Exploring Residual Networks (ResNet): A Breakthrough in Deep Learning

Exploring Residual Networks (ResNet): A Breakthrough in Deep Learning

Overview

The paper “Deep Residual Network for Image Recognition”, authored by aiming He, Xiangyu Zhang, and others in 2015, introduce new CNN-based architecture known as ResNet This paper became one of the breakthrough in the development of deep learning especially in structure of CNN. This paper present of Residual Block that can prevent degradation in deeper network. With this network, we can build deeper network without facing problem of degradation or poor performance in poor network.

paper : https://arxiv.org/pdf/1512.03385

Residual Block

Building deep network is one of the best method to gain more accuracy in image classification task. But when the network is deeper, there more likely to have poor performance than shallower network. This happen because of vanishing/exploding gradient. To prevent the vanishing/exploding gradient, there are many regularization method that already implemented like dropout, L1, and L2 regularization. But this method doesn’t guaranteed to prevent this problem.

The author present residual learning as know as residual block to prevent gradient problem. The idea of this approach is it is easier to optimize the residual mapping than to optimize the original, unreferenced mapping. To the extreme, if an identity mapping were optimal, it would be easier to push the residual to zero than to fit an identity mapping by a stack of nonlinear layers.

$$H(x) = F(x) + x$$

Experimentation

In this paper using comparison between VGG-19, Plain network and residual network. We can see that the difference of each network on image that posted in paper below.

The experimentation are done in imageNet dataset and CIFAR dataset. From the experimentation have result below.

From the result we can see that the ResNet is less error than the plain network with the same parameter. We also can conclude that the deeper the network on plain network. It have poor performance on less layer. Otherwise in ResNet the performance in deeper network have better performance than shallow network. It can conclude that the residual block increase the accuracy in deeper network by prevent the degradation.

Comparing from table 3. The ResNet with deeper network ResNet 152 achieve the best performance from the comparison in imageNet dataset.

Residual Block Method

1. Basic Residual Block (Identity Shortcut)

Residual block consist of a few stacked layers, typically two or three. For a basic block with two layers:

$$y=F(x,{Wi})+x$$

y : the function representing the residual mapping, consisting of layers such as convolutions and activation

x = input to the block

y = output to the block

This method is suitable when the input and output dimension of the block are the same

2. Residual Block with projection Shortcut

This method modifies the shortcut connection when the input and output dimensions differ.
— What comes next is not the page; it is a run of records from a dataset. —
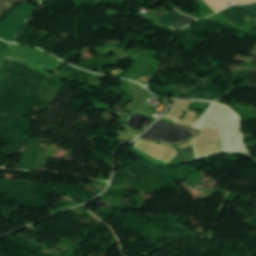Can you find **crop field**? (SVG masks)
<instances>
[{"label": "crop field", "instance_id": "1", "mask_svg": "<svg viewBox=\"0 0 256 256\" xmlns=\"http://www.w3.org/2000/svg\"><path fill=\"white\" fill-rule=\"evenodd\" d=\"M35 11V7L23 5L16 8L0 26V38L13 42L24 21Z\"/></svg>", "mask_w": 256, "mask_h": 256}, {"label": "crop field", "instance_id": "2", "mask_svg": "<svg viewBox=\"0 0 256 256\" xmlns=\"http://www.w3.org/2000/svg\"><path fill=\"white\" fill-rule=\"evenodd\" d=\"M222 15H224L225 17H227L228 19L234 21L235 23L239 24V25H243L244 23H246L248 20L251 19V17L243 14L242 12L230 7L228 9H225L221 12Z\"/></svg>", "mask_w": 256, "mask_h": 256}, {"label": "crop field", "instance_id": "3", "mask_svg": "<svg viewBox=\"0 0 256 256\" xmlns=\"http://www.w3.org/2000/svg\"><path fill=\"white\" fill-rule=\"evenodd\" d=\"M179 13L177 11H170L167 14H165L159 21L158 24L166 26L168 28L171 27V25L176 21V19L179 17Z\"/></svg>", "mask_w": 256, "mask_h": 256}, {"label": "crop field", "instance_id": "4", "mask_svg": "<svg viewBox=\"0 0 256 256\" xmlns=\"http://www.w3.org/2000/svg\"><path fill=\"white\" fill-rule=\"evenodd\" d=\"M194 21H196V19L181 15L178 18V20L174 23V25L171 27V30L177 31V30L187 26L188 24H190Z\"/></svg>", "mask_w": 256, "mask_h": 256}, {"label": "crop field", "instance_id": "5", "mask_svg": "<svg viewBox=\"0 0 256 256\" xmlns=\"http://www.w3.org/2000/svg\"><path fill=\"white\" fill-rule=\"evenodd\" d=\"M237 7L256 17V3L251 5H240Z\"/></svg>", "mask_w": 256, "mask_h": 256}, {"label": "crop field", "instance_id": "6", "mask_svg": "<svg viewBox=\"0 0 256 256\" xmlns=\"http://www.w3.org/2000/svg\"><path fill=\"white\" fill-rule=\"evenodd\" d=\"M236 4H244V3H250V2H254L256 0H231Z\"/></svg>", "mask_w": 256, "mask_h": 256}, {"label": "crop field", "instance_id": "7", "mask_svg": "<svg viewBox=\"0 0 256 256\" xmlns=\"http://www.w3.org/2000/svg\"><path fill=\"white\" fill-rule=\"evenodd\" d=\"M37 1H39V2H40V1H42V0H37Z\"/></svg>", "mask_w": 256, "mask_h": 256}]
</instances>
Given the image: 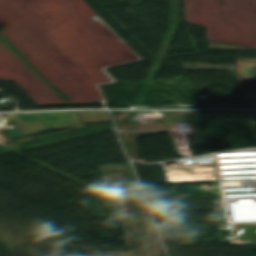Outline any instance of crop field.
Here are the masks:
<instances>
[{
  "mask_svg": "<svg viewBox=\"0 0 256 256\" xmlns=\"http://www.w3.org/2000/svg\"><path fill=\"white\" fill-rule=\"evenodd\" d=\"M79 115L83 122L110 121L106 112H81ZM9 118H16L21 133L12 134L14 139L49 130L83 128L77 113L12 114Z\"/></svg>",
  "mask_w": 256,
  "mask_h": 256,
  "instance_id": "obj_1",
  "label": "crop field"
},
{
  "mask_svg": "<svg viewBox=\"0 0 256 256\" xmlns=\"http://www.w3.org/2000/svg\"><path fill=\"white\" fill-rule=\"evenodd\" d=\"M240 77L256 79V60L237 59Z\"/></svg>",
  "mask_w": 256,
  "mask_h": 256,
  "instance_id": "obj_2",
  "label": "crop field"
}]
</instances>
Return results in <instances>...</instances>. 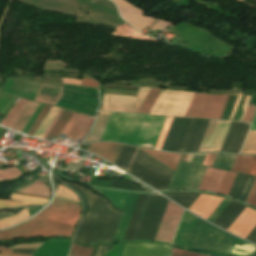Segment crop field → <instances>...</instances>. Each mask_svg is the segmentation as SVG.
I'll return each mask as SVG.
<instances>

It is uses a linear projection to match dimension

$$y=F(x,{Wi})+Wsx$$

  • Ws : Learnable linear projection, typically using 1 x 1 convolution

  • The projection adjusts the dimensions of the x to match those of F (x)

This method is used when the block changes the feature map dimensions (increasing the number of channels or downsampling)

3. Bottleneck Residual Block

For deeper network with hundreds of layers, a bottleneck design is used to reduce computational complexity while maintaining performance

$$F(x)=W3σ(W2σ(W1x))$$

W1, W2, W3 : Convolutional layers with 1 x 1, 3x3, and 1 x 1 filters

The 1 x 1 convolutions reduce and then restore the dimensions, while the 3 x 3 convolutions operates the reduced dimension

The shortcut can be identity or projection based, depending on whether dimensions match

This design reduces the number of parameters and computational cost, enabling efficient training very deep networks. This method used in ResNet 50, ResNet 101 or ResNet 15

Summary

The paper “Deep Residual Network for Image Recognition” (2015), authored by Kaiming He, Xiangyu Zhang, and others, introduces ResNet, a CNN-based architecture that revolutionized deep learning by addressing performance degradation in deep networks. The key innovation of ResNet is the Residual Block, which prevents the vanishing/exploding gradient problem and allows for the training of much deeper networks.